### Task directions:
In the listing that follows, count each line containing the string "online" and report only the count.

### Provided records:
--------------------
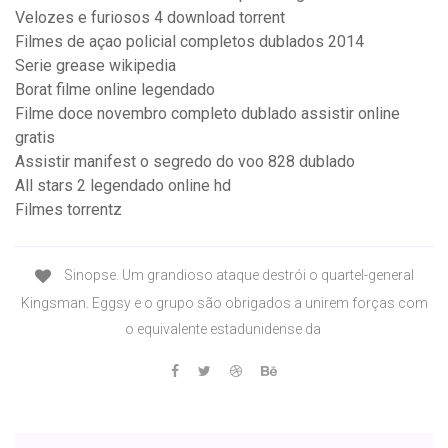
Velozes e furiosos 4 download torrent
Filmes de açao policial completos dublados 2014
Serie grease wikipedia
Borat filme online legendado
Filme doce novembro completo dublado assistir online
gratis
Assistir manifest o segredo do voo 828 dublado
All stars 2 legendado online hd
Filmes torrentz
Sinopse. Um grandioso ataque destrói o quartel-general
Kingsman. Eggsy e o grupo são obrigados a unirem forças com
o equivalente estadunidense da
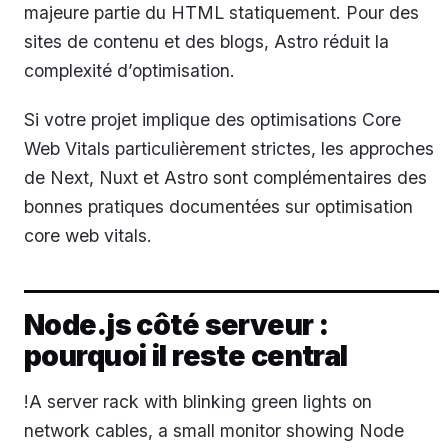
majeure partie du HTML statiquement. Pour des
sites de contenu et des blogs, Astro réduit la
complexité d’optimisation.
Si votre projet implique des optimisations Core
Web Vitals particulièrement strictes, les approches
de Next, Nuxt et Astro sont complémentaires des
bonnes pratiques documentées sur optimisation
core web vitals.
Node.js côté serveur :
pourquoi il reste central
!A server rack with blinking green lights on
network cables, a small monitor showing Node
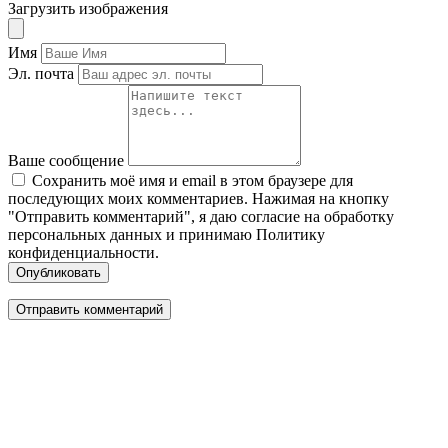
Загрузить изображения
Имя
Эл. почта
Ваше сообщение
Сохранить моё имя и email в этом браузере для
последующих моих комментариев. Нажимая на кнопку
"Отправить комментарий", я даю согласие на обработку
персональных данных и принимаю Политику
конфиденциальности.
Опубликовать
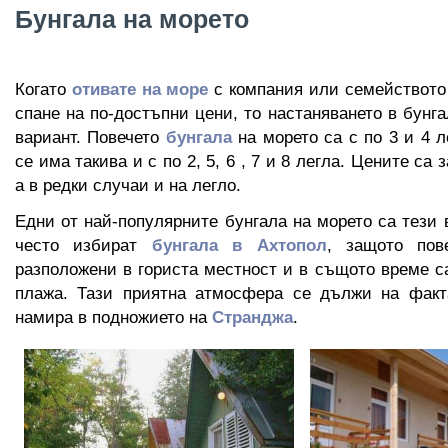
Бунгала на морето
Когато
отивате на море
с компания или семейството 
спане на по-достъпни цени, то настаняването в бунг
вариант. Повечето
бунгала
на морето са с по 3 и 4 л
се има такива и с по 2, 5, 6 , 7 и 8 легла. Цените са 
а в редки случаи и на легло.
Едни от най-популярните бунгала на морето са тези
често избират
бунгала в Ахтопол
, защото пов
разположени в гориста местност и в същото време с
плажа. Тази приятна атмосфера се дължи на фак
намира в подножието на
Странджа
.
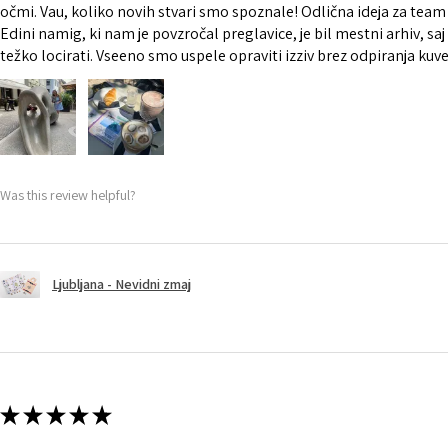
očmi. Vau, koliko novih stvari smo spoznale! Odlična ideja za team
Edini namig, ki nam je povzročal preglavice, je bil mestni arhiv, saj g
težko locirati. Vseeno smo uspele opraviti izziv brez odpiranja kuver
Was this review helpful?
Ljubljana - Nevidni zmaj
★
★
★
★
★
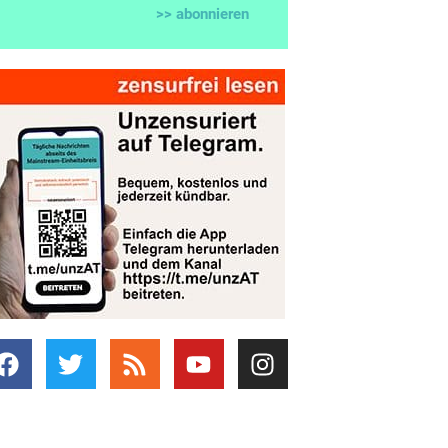
>> abonnieren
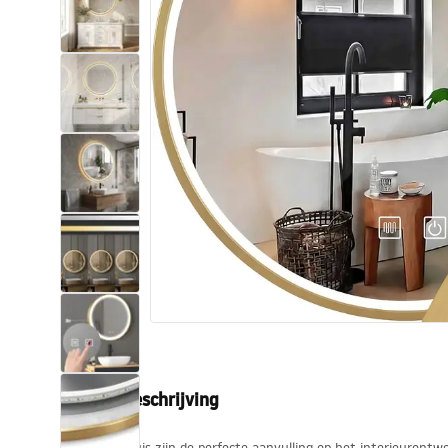
Toiletten
Wastafels
Baden en badwanden
Kranen
Douches
Keuken
Badkameraccessoires
Productbeschrijving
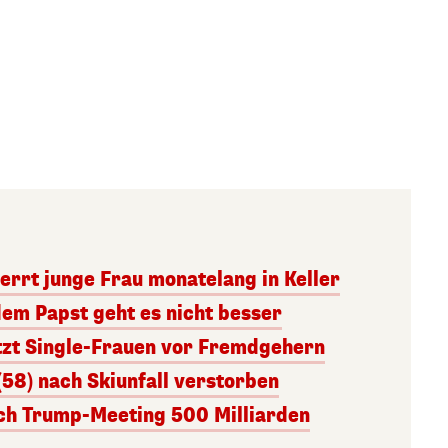
errt junge Frau monatelang in Keller
dem Papst geht es nicht besser
tzt Single-Frauen vor Fremdgehern
(58) nach Skiunfall verstorben
ach Trump-Meeting 500 Milliarden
--------------------
### Exercise response:
3